### EXERCISE BRIEF
Reproduce the text lines of all the items below verbatim, leaving out the pictures.

##############################

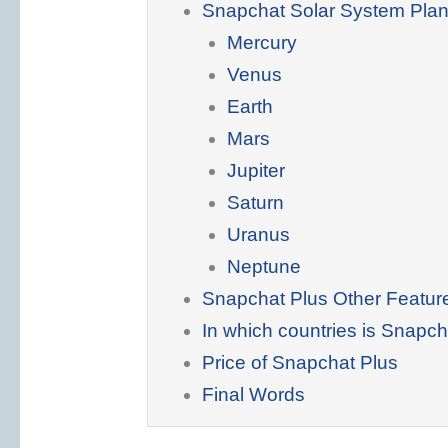
Snapchat Solar System Plan
Mercury
Venus
Earth
Mars
Jupiter
Saturn
Uranus
Neptune
Snapchat Plus Other Featur
In which countries is Snapch
Price of Snapchat Plus
Final Words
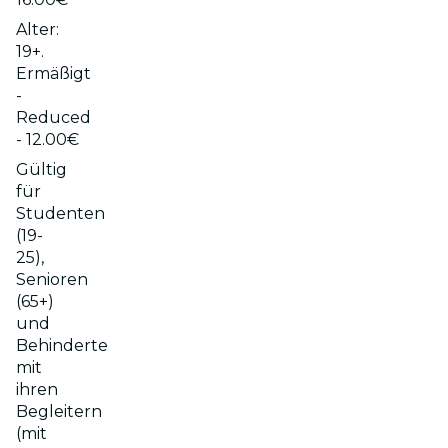
Alter:
19+.
Ermäßigt
-
Reduced
- 12.00€
Gültig
für
Studenten
(19-
25),
Senioren
(65+)
und
Behinderte
mit
ihren
Begleitern
(mit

##############################

### ANSWER SECTION
Snapchat Solar System Plan
Mercury
Venus
Earth
Mars
Jupiter
Saturn
Uranus
Neptune
Snapchat Plus Other Featur
In which countries is Snapch
Price of Snapchat Plus
Final Words
Alter:
19+.
Ermäßigt
-
Reduced
- 12.00€
Gültig
für
Studenten
(19-
25),
Senioren
(65+)
und
Behinderte
mit
ihren
Begleitern
(mit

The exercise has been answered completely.